Beirut, 26 feb (EFE).- Los bombardeos de la aviación de Rusia, país aliado del régimen de Damasco, se intensificaron hoy en distintas partes de Siria, horas antes del comienzo de un alto el fuego aceptado por el Gobierno del presidente sirio, Bachar Al Asad, y la principal alianza opositora.

Aviones de combate rusos atacaron zonas de la periferia de Damasco y de las provincias de Homs (centro), Idleb (norte) y Alepo (norte), entre otras.

El director del Observatorio Sirio de Derechos Humanos, Rami Abderrahman, explicó a Efe por teléfono que su organización constató hoy un aumento de los bombardeos rusos respecto a los últimos días, pero destacó que no se ha llegado a los niveles de otras semanas en los que ha habido 200 ataques aéreos diarios.

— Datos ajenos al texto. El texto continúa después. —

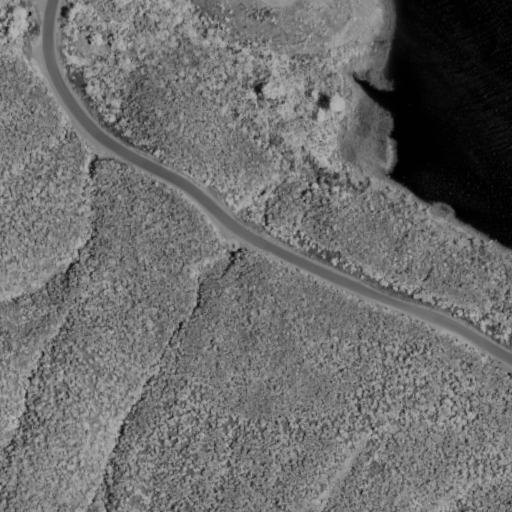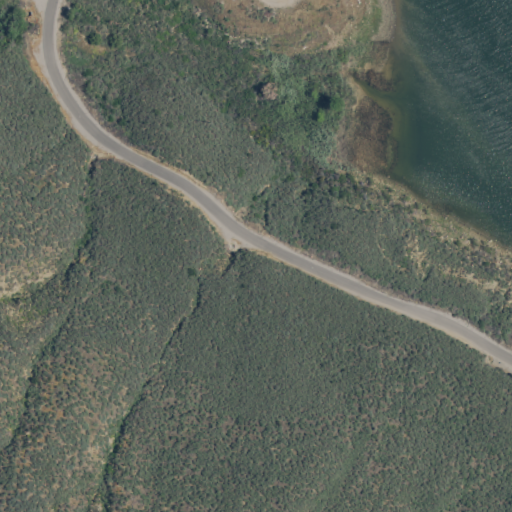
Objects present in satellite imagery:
road: (232, 226)
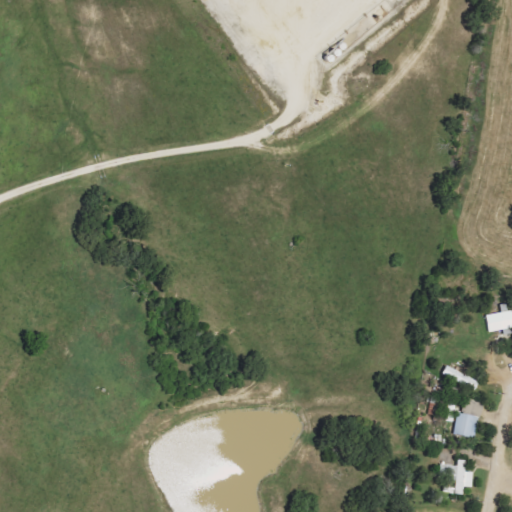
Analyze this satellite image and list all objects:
building: (500, 320)
building: (451, 413)
building: (469, 419)
road: (498, 450)
building: (458, 476)
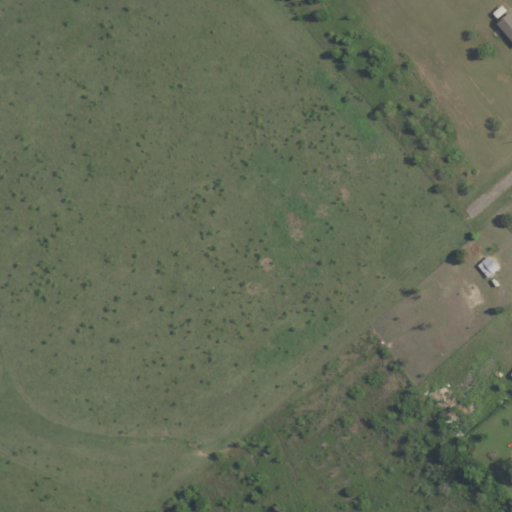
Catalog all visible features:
building: (506, 24)
road: (489, 196)
building: (487, 265)
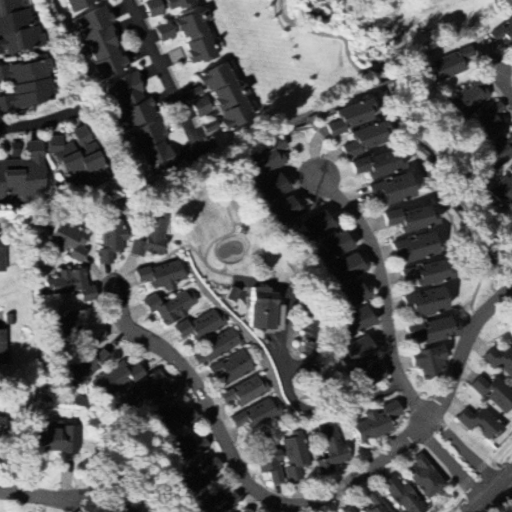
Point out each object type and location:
building: (77, 5)
building: (166, 6)
building: (18, 28)
building: (163, 33)
building: (503, 35)
building: (194, 38)
building: (99, 44)
building: (448, 66)
road: (166, 78)
road: (503, 82)
building: (27, 86)
building: (226, 98)
building: (468, 100)
building: (129, 103)
building: (199, 108)
building: (350, 117)
building: (487, 124)
road: (43, 125)
building: (364, 141)
building: (152, 149)
building: (497, 154)
building: (265, 160)
building: (377, 165)
building: (76, 166)
building: (22, 175)
building: (272, 189)
building: (389, 190)
building: (503, 191)
building: (284, 212)
building: (409, 219)
building: (315, 226)
building: (151, 238)
building: (111, 239)
building: (67, 242)
building: (333, 247)
building: (413, 248)
building: (1, 257)
building: (345, 270)
building: (423, 274)
building: (161, 276)
building: (70, 286)
building: (230, 296)
building: (350, 296)
building: (424, 303)
building: (168, 308)
building: (262, 311)
building: (355, 322)
building: (80, 325)
building: (200, 327)
building: (431, 331)
road: (391, 346)
building: (2, 348)
building: (215, 348)
road: (469, 349)
building: (356, 352)
building: (499, 362)
building: (426, 363)
building: (84, 368)
building: (230, 369)
building: (364, 376)
building: (116, 379)
building: (151, 391)
building: (245, 392)
building: (494, 395)
building: (253, 416)
building: (171, 421)
building: (1, 423)
building: (375, 424)
building: (479, 425)
building: (55, 439)
building: (330, 449)
building: (181, 450)
building: (295, 457)
building: (267, 459)
road: (238, 468)
building: (200, 477)
building: (423, 478)
road: (506, 493)
road: (494, 494)
building: (400, 496)
road: (57, 501)
building: (214, 503)
building: (373, 504)
building: (346, 510)
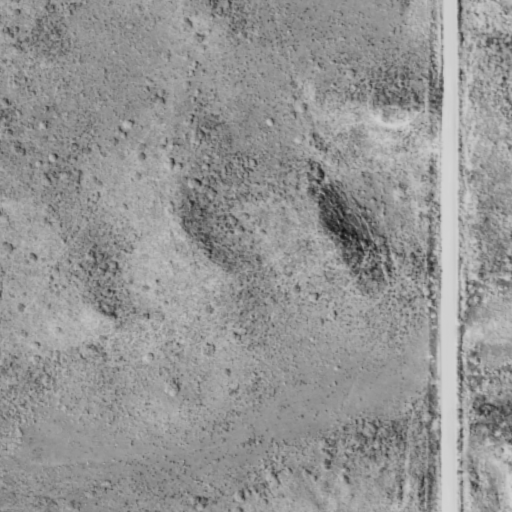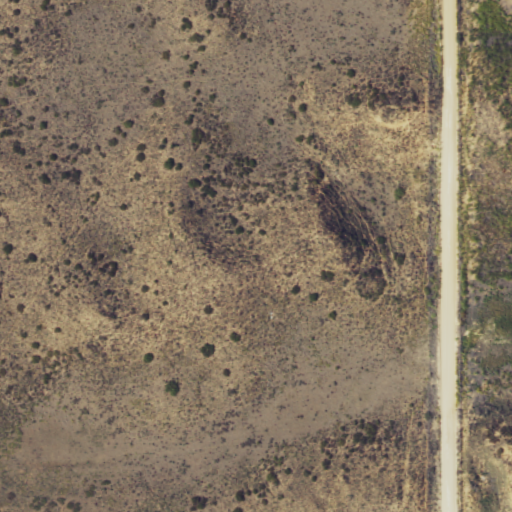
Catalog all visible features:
road: (452, 256)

El extrarradio damasceno ha sido uno de los más castigados por los bombardeos durante esta jornada.

Tan solo en la ciudad de Duma, la mayor urbe de la región de Guta Oriental, principal bastión de la oposición en las afueras de la capital, hubo un total de cuarenta ataques aéreos, en los que fallecieron ocho personas, algunas de ellas menores de edad.

Mientras, en Daraya, en Guta Occidental y al suroeste de Damasco, helicópteros gubernamentales arrojaron cuarenta barriles de explosivos contra distintos barrios.

Como consecuencia de esos ataques falleció en Daraya un dirigente de la Unión Islámica de los Soldados de Sham, identificado como Abu Malek al Miqdad.

Ayer, un portavoz rebelde, Esam al Rayes, del Frente Sureño, vinculado al moderado Ejército Libre Sirio (ELS), reveló a Efe que las autoridades sirias habían decidido dejar fuera de la tregua a Daraya al considerar que el Frente al Nusra, filial siria de Al Qaeda, opera allí.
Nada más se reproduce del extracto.